Background NO 2 − and S 2− are two kinds of common toxic anions widely distributed in environmental water, soil and food products. Human beings have suffered a lot of diseases from intake of excessive NO 2 − or S 2− , i.e ., infantile methemoglobin , cancer and even to death. Although tremendous efforts have been afforded to monitor NO 2 − and S 2− , most were high instrument-depended with complex processing procedures. To keep food safety and to protect human health, it will be a huge challenge to develop a convenient and efficient way to monitor S 2− and NO 2 − in practice. Results A kind of folic acid capping Bi 3+ -doped Ag quantum dots (FA@Bi 3+ -Ag QDs) was developed for the first time by one-pot homogeneous reduced self-assembly. Not only did FA@Bi 3+ -Ag QDs possess intrinsic fluorescent property, it expressed synergistic peroxidase-like activity to catalyze the redox of 3,3′,5,5′-tetramethylbenzidine (TMB) and H 2 O 2 with K m / v max of 0.087 mM/6.61 × 10 −8  M s −1 and 6.42 mM/6.25 × 10 −7  M s −1 respectively. Interestingly, trace S 2− could exclusively alter its fluorescent property and peroxidase-like activity, exhibiting significant hypochromic and “turn-on” fluorescent effects. While trace NO 2 − could make FA@Bi 3+ -Ag QDs-TMB-H 2 O 2 system hyperchromic.

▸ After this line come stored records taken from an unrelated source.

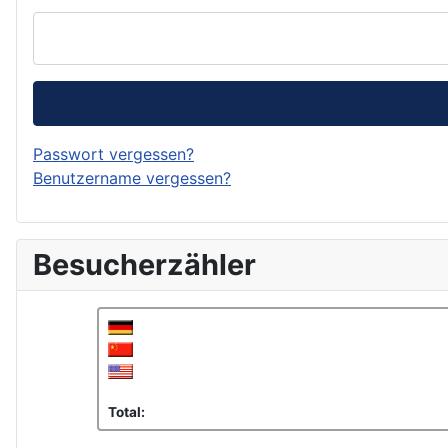
Passwort vergessen?
Benutzername vergessen?
Besucherzähler
Total:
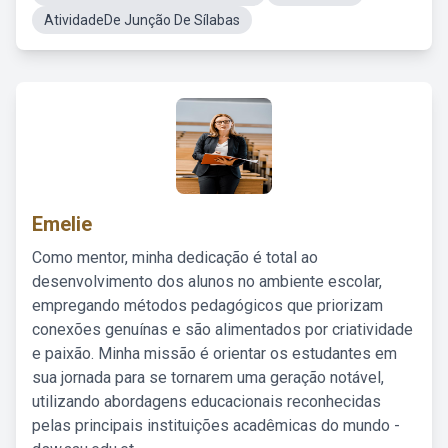
AtividadeDe Junção De Sílabas
Emelie
Como mentor, minha dedicação é total ao
desenvolvimento dos alunos no ambiente escolar,
empregando métodos pedagógicos que priorizam
conexões genuínas e são alimentados por criatividade
e paixão. Minha missão é orientar os estudantes em
sua jornada para se tornarem uma geração notável,
utilizando abordagens educacionais reconhecidas
pelas principais instituições acadêmicas do mundo -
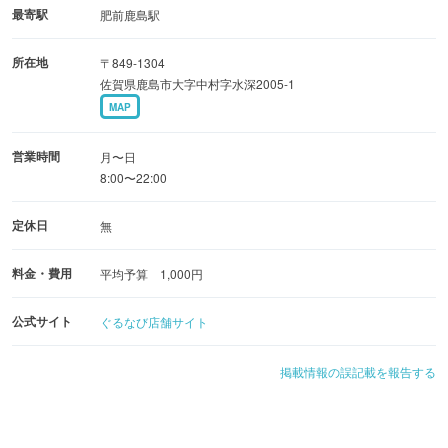
最寄駅
肥前鹿島駅
所在地
〒849-1304
佐賀県鹿島市大字中村字水深2005-1
MAP
営業時間
月〜日
8:00〜22:00
定休日
無
料金・費用
平均予算 1,000円
公式サイト
ぐるなび店舗サイト
掲載情報の誤記載を報告する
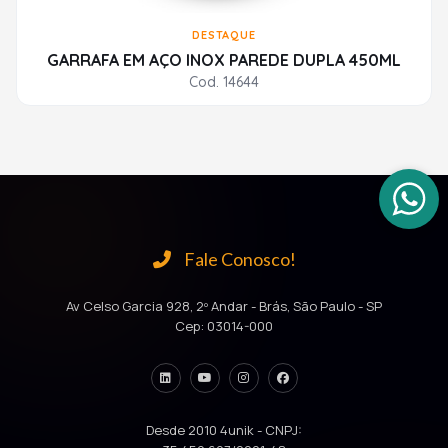
DESTAQUE
GARRAFA EM AÇO INOX PAREDE DUPLA 450ML
Cod. 14644
Fale Conosco!
Av Celso Garcia 928, 2º Andar - Brás, São Paulo - SP
Cep: 03014-000
Desde 2010 4unik - CNPJ:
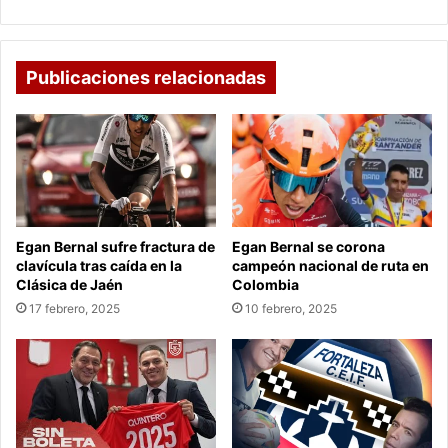
Publicaciones relacionadas
Egan Bernal sufre fractura de
Egan Bernal se corona
clavícula tras caída en la
campeón nacional de ruta en
Clásica de Jaén
Colombia
17 febrero, 2025
10 febrero, 2025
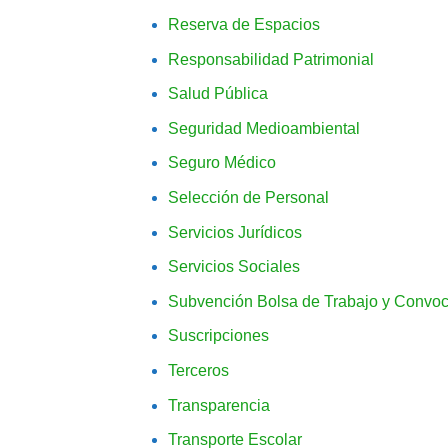
Reserva de Espacios
Responsabilidad Patrimonial
Salud Pública
Seguridad Medioambiental
Seguro Médico
Selección de Personal
Servicios Jurídicos
Servicios Sociales
Subvención Bolsa de Trabajo y Convoc
Suscripciones
Terceros
Transparencia
Transporte Escolar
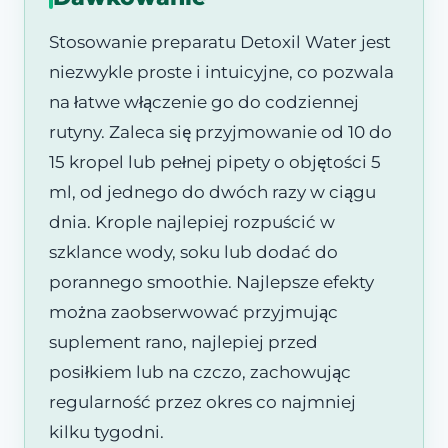
Stosowanie preparatu Detoxil Water jest
niezwykle proste i intuicyjne, co pozwala
na łatwe włączenie go do codziennej
rutyny. Zaleca się przyjmowanie od 10 do
15 kropel lub pełnej pipety o objętości 5
ml, od jednego do dwóch razy w ciągu
dnia. Krople najlepiej rozpuścić w
szklance wody, soku lub dodać do
porannego smoothie. Najlepsze efekty
można zaobserwować przyjmując
suplement rano, najlepiej przed
posiłkiem lub na czczo, zachowując
regularność przez okres co najmniej
kilku tygodni.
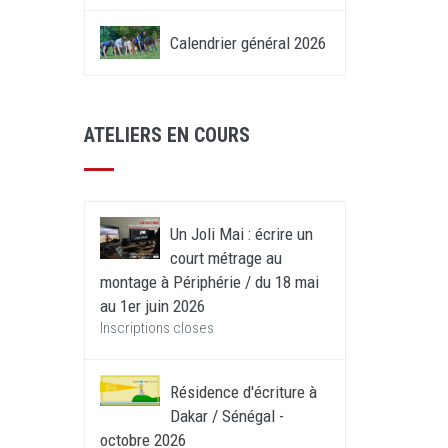
Calendrier général 2026
ATELIERS EN COURS
Un Joli Mai : écrire un
court métrage au
montage à Périphérie / du 18 mai
au 1er juin 2026
Inscriptions closes
Résidence d'écriture à
Dakar / Sénégal -
octobre 2026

Under the optimized conditions, FA@Bi 3+ -Ag QDs were applied for dual-mode recognition of S 2− and visual sensing of NO 2 − in real food samples with satisfactory recoveries, i.e ., 100.7–107.9 %/95.8–104.7 % and 97.2–104.8 % respectively. The synergistic enzyme-mimic mechanism of FA@Bi 3+ -Ag QDs and its selective response mechanisms to S 2− and NO 2 − were also proposed. Significance This represents the first nanozyme-based FA@Bi 3+ -Ag QDs system for dual-mode recognition of S 2− and visual sensing of NO 2 − , well meeting the basic requirement in drinking water set by WHO. It will offer a promising way for multi-mode monitoring of different pollution using the same nanozyme-based sensor.